There are easier materials to work with than Baltic birch plywood. There are cheaper ones, too. So why has it been our material of choice from day one?

The short answer: nothing else holds up the same way under the weight of a record collection.

Baltic birch is built differently than the plywood you'd find at a big-box store. Where standard plywood might have five or seven plies with softwood cores and visible voids, Baltic birch is made entirely of thin birch veneers — typically 1.5mm each — cross-laminated with no internal gaps. A 3/4" sheet has thirteen plies. A 1/2" sheet has nine. That structure is the whole story.

Stability. The cross-laminated birch resists warping, cupping, and the seasonal movement that plagues solid wood furniture. A loaded record cube needs to stay square for decades, not seasons.

Strength. Baltic birch has exceptional screw-holding power and edge strength. Our joinery depends on a substrate that won't blow out under load.

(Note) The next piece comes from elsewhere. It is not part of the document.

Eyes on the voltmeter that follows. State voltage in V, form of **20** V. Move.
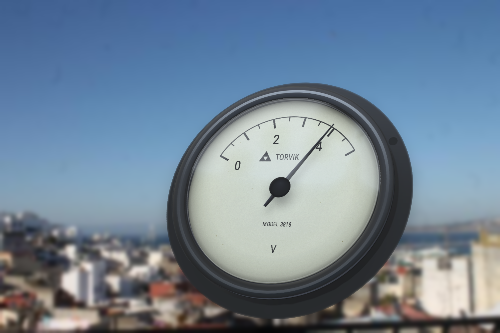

Three hundred LPs is no joke, and our shelves don't sag.

Edge beauty. Because the plies are uniform and void-free, the edges become a feature. That signature striped layered edge is part of what makes our pieces look the way they do. We don't band them or hide them. We sand them, wax them, and let them show.

Machinability. On the CNC, Baltic birch cuts cleanly. No surprise voids, no tear-out from inconsistent cores. That consistency is what lets us hold tight tolerances on modular pieces that need to fit together perfectly, every time.

It costs more. It's harder to source. But every piece we ship is proof that the right material matters.